The Spark Processor is a Synthesizer, Composer, and Orchestrator process that builds and manages user-defined analytics datasets using pre-written and verified working code that gets placed into a query editor window. Some of the high-level capabilities available are:
- Ability to run custom Scala, SQL, R and Python code
- Supports parameters within the code to pull in custom dates and database names
- Scheduled recurring runs of the code
Example use cases
- Union multiple data sources and aggregate to chosen level.
- Custom datasets feeding a business dashboard needing to be refreshed on a daily basis automatically
- Manage user validated SQL code to minimize engineer interaction
Please note: this should only be used by advanced Spark SQL user, if there is any question with how this process works please contact Syntasa support for assistance.
Process Configuration
The Spark Processor has very few parameters that need to be set, the key is to ensure the code is verified to be working through a query editor before attempting to deploy.
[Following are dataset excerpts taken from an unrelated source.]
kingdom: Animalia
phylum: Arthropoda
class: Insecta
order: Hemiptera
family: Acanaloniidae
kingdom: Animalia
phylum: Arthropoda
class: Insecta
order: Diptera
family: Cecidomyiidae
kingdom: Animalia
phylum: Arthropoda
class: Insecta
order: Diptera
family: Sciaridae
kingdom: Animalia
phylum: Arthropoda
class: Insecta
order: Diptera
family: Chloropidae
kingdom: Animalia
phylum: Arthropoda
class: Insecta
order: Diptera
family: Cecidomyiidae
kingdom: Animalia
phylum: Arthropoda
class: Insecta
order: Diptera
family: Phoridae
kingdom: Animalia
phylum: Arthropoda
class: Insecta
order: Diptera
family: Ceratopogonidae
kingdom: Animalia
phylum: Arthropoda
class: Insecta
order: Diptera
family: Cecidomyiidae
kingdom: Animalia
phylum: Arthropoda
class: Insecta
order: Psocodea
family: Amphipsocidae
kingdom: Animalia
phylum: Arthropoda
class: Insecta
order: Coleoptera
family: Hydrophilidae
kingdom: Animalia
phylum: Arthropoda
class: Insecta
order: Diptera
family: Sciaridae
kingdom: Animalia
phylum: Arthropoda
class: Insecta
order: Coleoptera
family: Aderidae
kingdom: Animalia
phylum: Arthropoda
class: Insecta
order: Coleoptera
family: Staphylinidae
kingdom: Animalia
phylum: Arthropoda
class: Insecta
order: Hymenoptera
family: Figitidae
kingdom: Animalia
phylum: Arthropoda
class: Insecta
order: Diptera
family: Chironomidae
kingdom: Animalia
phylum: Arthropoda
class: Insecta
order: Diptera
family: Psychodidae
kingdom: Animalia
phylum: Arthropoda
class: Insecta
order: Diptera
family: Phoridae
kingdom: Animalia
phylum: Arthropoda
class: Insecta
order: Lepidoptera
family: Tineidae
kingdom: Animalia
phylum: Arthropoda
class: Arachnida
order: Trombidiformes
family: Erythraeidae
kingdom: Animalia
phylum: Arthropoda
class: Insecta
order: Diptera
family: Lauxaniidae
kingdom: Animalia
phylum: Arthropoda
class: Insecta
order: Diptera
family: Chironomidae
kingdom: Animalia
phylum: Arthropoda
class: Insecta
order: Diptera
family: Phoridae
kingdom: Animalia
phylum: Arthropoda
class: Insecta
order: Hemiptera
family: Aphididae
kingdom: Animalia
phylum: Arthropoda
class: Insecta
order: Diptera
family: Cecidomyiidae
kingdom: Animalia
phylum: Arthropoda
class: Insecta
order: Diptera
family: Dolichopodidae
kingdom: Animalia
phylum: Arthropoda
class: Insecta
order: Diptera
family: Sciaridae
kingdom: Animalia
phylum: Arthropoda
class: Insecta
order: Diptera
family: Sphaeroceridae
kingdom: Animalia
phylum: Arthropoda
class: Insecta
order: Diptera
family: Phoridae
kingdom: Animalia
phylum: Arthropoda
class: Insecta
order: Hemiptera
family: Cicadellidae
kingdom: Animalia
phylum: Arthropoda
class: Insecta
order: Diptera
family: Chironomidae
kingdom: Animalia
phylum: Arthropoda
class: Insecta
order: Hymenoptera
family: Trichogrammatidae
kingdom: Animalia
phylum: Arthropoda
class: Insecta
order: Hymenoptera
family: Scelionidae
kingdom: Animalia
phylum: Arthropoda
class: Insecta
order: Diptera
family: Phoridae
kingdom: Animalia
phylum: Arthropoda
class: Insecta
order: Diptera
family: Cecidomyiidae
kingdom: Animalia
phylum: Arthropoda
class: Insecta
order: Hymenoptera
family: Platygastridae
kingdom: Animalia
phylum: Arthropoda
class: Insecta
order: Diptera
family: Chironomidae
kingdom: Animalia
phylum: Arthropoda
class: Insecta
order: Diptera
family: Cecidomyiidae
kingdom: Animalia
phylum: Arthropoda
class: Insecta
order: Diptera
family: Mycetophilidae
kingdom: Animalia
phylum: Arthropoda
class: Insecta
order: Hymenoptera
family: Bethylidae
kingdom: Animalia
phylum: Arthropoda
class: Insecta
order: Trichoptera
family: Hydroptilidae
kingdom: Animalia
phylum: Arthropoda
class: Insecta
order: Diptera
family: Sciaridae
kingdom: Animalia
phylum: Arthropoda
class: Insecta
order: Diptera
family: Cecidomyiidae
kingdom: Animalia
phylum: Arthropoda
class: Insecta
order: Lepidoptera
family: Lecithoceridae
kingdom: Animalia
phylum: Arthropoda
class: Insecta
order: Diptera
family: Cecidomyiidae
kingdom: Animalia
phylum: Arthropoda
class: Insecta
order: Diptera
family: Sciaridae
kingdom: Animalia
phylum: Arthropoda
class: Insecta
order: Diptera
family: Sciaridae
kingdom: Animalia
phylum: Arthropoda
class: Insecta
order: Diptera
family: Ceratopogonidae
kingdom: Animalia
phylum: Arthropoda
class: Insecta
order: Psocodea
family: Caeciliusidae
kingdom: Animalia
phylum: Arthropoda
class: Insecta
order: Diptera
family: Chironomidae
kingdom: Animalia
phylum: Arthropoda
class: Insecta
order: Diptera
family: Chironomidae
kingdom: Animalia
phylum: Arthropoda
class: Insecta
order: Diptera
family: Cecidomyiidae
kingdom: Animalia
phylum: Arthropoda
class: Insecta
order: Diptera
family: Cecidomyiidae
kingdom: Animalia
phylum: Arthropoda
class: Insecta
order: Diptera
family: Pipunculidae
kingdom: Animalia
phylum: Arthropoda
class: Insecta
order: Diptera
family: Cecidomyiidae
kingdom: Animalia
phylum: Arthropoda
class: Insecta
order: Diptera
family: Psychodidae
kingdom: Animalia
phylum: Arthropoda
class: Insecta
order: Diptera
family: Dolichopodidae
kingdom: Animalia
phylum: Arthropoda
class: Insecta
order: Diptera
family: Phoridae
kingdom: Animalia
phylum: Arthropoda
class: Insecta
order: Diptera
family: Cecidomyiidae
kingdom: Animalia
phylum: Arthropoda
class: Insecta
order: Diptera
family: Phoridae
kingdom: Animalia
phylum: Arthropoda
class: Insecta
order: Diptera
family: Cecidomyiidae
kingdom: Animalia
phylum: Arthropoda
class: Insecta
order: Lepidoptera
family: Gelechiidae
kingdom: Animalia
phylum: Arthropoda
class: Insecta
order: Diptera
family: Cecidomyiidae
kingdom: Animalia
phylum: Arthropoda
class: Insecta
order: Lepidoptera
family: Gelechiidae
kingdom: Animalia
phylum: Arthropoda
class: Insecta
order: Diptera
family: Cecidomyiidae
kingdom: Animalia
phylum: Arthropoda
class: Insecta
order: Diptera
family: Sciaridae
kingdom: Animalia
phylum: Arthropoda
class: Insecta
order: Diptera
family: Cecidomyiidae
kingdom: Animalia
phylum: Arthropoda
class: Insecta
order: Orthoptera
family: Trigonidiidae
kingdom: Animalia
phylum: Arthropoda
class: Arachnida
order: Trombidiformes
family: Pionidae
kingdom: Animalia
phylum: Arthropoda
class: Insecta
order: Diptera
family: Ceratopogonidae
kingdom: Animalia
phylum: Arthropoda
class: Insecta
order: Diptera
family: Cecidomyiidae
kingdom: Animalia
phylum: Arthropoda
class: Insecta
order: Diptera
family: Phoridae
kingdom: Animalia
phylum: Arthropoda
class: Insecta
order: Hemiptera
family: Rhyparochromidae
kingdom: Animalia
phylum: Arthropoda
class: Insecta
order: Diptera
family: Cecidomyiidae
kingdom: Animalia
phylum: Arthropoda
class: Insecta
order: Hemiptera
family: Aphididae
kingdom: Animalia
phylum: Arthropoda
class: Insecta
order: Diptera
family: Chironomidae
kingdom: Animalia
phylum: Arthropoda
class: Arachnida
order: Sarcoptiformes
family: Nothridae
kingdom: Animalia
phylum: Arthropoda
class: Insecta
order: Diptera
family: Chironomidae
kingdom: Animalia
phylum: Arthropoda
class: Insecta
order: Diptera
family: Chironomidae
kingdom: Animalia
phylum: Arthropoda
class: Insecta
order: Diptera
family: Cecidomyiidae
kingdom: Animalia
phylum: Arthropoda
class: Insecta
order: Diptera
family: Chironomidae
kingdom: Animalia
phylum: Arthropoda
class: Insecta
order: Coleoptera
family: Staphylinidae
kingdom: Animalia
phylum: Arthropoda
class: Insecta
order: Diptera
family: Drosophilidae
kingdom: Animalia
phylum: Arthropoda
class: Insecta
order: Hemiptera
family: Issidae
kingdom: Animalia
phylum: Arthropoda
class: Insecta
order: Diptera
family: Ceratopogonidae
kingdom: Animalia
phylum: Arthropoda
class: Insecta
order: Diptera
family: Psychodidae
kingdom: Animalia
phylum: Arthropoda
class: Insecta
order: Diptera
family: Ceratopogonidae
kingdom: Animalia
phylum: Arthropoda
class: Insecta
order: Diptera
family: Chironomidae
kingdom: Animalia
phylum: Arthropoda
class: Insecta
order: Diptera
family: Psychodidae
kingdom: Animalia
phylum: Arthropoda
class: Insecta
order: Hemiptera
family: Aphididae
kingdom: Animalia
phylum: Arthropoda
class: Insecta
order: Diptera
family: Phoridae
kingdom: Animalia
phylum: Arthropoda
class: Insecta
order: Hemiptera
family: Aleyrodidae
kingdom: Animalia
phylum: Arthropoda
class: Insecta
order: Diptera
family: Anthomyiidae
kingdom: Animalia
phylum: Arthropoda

- Drag the Spark Processor process type on to the canvas
- Drag and connect a dataset to the Spark Processor (this is a must before editing of the process can occur)
- Click the Spark Processor node
- Unlock the canvas
- Start by filling in Parameters screen by pasting in Spark SQL code or uploading a file with the code
- Click Output
- Provide:
- Table Name - name of the table as it is found in storage, ensuring it is distinct to not overwrite other datasets
- Display Name - name of the output table node on the canvas
- Event Store Name - not editable, refers to the Event Store selected when creating the app
- Database - not editable, relates to selected Event Store
- Location - not editable, relates to selected Event Store
- Load to BQ or Redshift - option depends on environment Syntasa is configured, allows ability to build the table in Google Big Query or Amazon Redshift
Parameters
Output
Warnings
- The database and table must exist before running this process or syntax can be added to the beginning of the query to check if the database and table exist and define how the table should be created if does not exist.
- The table name must match in the query with the Output, otherwise, the query will run as expected, but the job will fail and the app will not be able to manage the state and won't be able to process automatically.
Expected Output
The expected output of the Spark Processor are the results of the Spark SQL query stored in the defined location within the query and on the Output tab. Depending on the environment Syntasa is installed, data can be queried using the query editor available, such as Big Query, Redshift, Athena, Hive, Impala, etc.